▶ What needs to be done: The whole listing, please: repeat it exactly, with the pictures left out.
═══ Dataset content
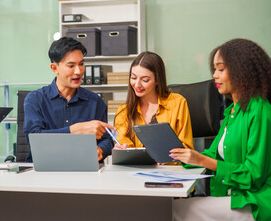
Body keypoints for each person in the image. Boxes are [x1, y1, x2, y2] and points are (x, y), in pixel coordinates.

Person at [170, 38, 271, 221]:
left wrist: (202, 160)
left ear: (242, 71)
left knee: (172, 211)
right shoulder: (232, 112)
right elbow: (212, 154)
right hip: (232, 195)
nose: (215, 75)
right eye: (214, 69)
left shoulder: (260, 110)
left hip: (254, 201)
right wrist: (181, 158)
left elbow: (253, 175)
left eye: (221, 69)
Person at [23, 37, 114, 162]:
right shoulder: (35, 99)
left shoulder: (95, 101)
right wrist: (74, 130)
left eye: (81, 64)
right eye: (71, 66)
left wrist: (100, 149)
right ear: (54, 68)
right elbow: (33, 138)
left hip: (83, 167)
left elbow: (107, 139)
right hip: (43, 168)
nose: (78, 71)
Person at [113, 51, 194, 152]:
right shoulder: (123, 111)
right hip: (137, 167)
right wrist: (123, 149)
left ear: (157, 80)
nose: (137, 84)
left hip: (170, 166)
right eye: (133, 78)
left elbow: (186, 148)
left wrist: (165, 158)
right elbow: (124, 144)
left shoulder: (178, 103)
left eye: (145, 80)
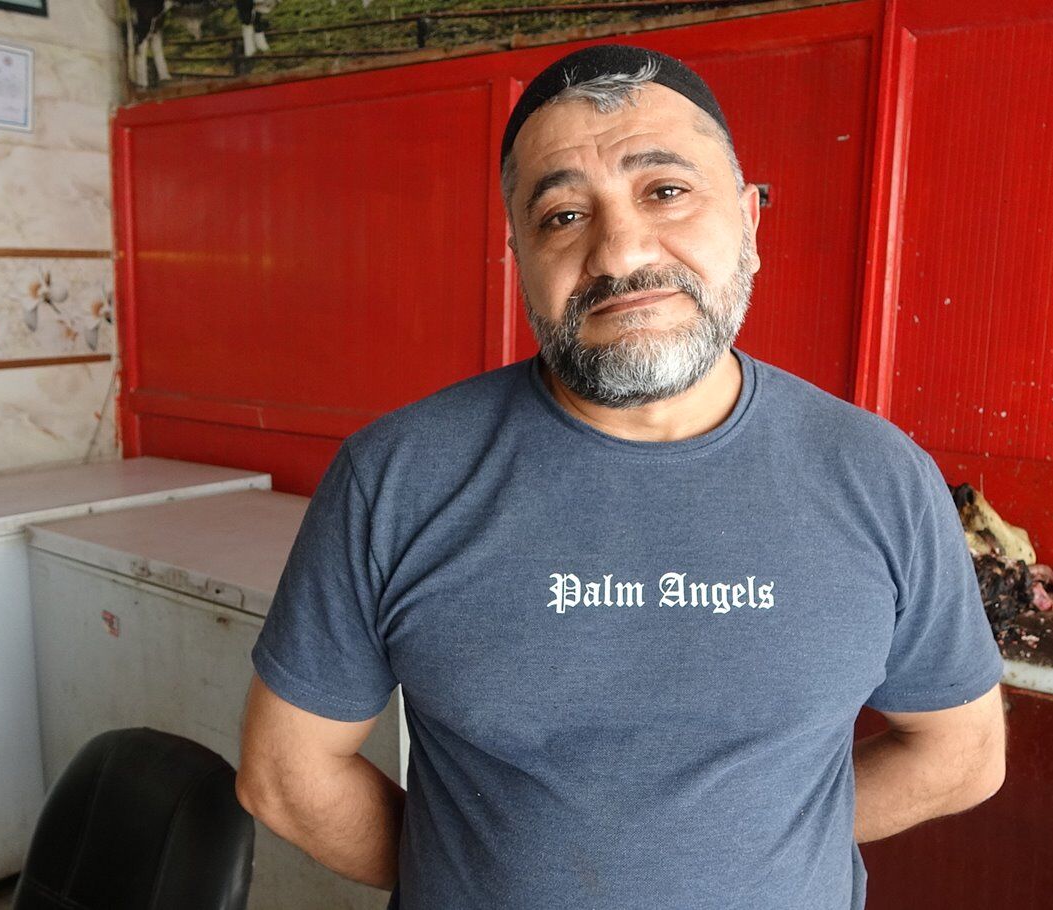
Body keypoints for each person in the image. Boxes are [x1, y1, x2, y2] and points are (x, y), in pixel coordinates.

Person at [236, 44, 1006, 910]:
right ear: (519, 255)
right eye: (563, 215)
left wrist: (755, 846)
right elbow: (286, 775)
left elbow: (961, 754)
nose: (619, 252)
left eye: (665, 191)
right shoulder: (398, 478)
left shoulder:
══════
▶ Reply to the exercise:
Body keypoints for each person in the image. Boxes are [x1, y1, x2, y2] and points are (x, y), in pixel coordinates.

Person at [170, 38, 271, 221]:
left wrist: (202, 160)
left ear: (242, 71)
left knee: (172, 211)
right shoulder: (232, 112)
right elbow: (212, 154)
right hip: (232, 195)
nose: (215, 75)
right eye: (214, 69)
left shoulder: (260, 110)
left hip: (254, 201)
right wrist: (181, 158)
left elbow: (253, 175)
left eye: (221, 69)
Person at [23, 37, 114, 162]:
right shoulder: (35, 99)
left shoulder: (95, 101)
right wrist: (74, 130)
left eye: (81, 64)
right eye: (71, 66)
left wrist: (100, 149)
right ear: (54, 68)
right elbow: (33, 138)
left hip: (83, 167)
left elbow: (107, 139)
right hip: (43, 168)
nose: (78, 71)
Person at [113, 51, 194, 152]:
right shoulder: (123, 111)
right hip: (137, 167)
right wrist: (123, 149)
left ear: (157, 80)
nose: (137, 84)
left hip: (170, 166)
right eye: (133, 78)
left elbow: (186, 148)
left wrist: (165, 158)
right elbow: (124, 144)
left shoulder: (178, 103)
left eye: (145, 80)
Body keypoints for each person in the image. Boxes are [x1, y1, x2, y2] and points are (x, y), in pixel coordinates.

Person at [236, 44, 1006, 910]:
right ear: (519, 255)
right eye: (563, 215)
left wrist: (755, 846)
right elbow: (286, 775)
left elbow: (961, 754)
nose: (619, 252)
left eye: (665, 191)
right shoulder: (398, 478)
left shoulder:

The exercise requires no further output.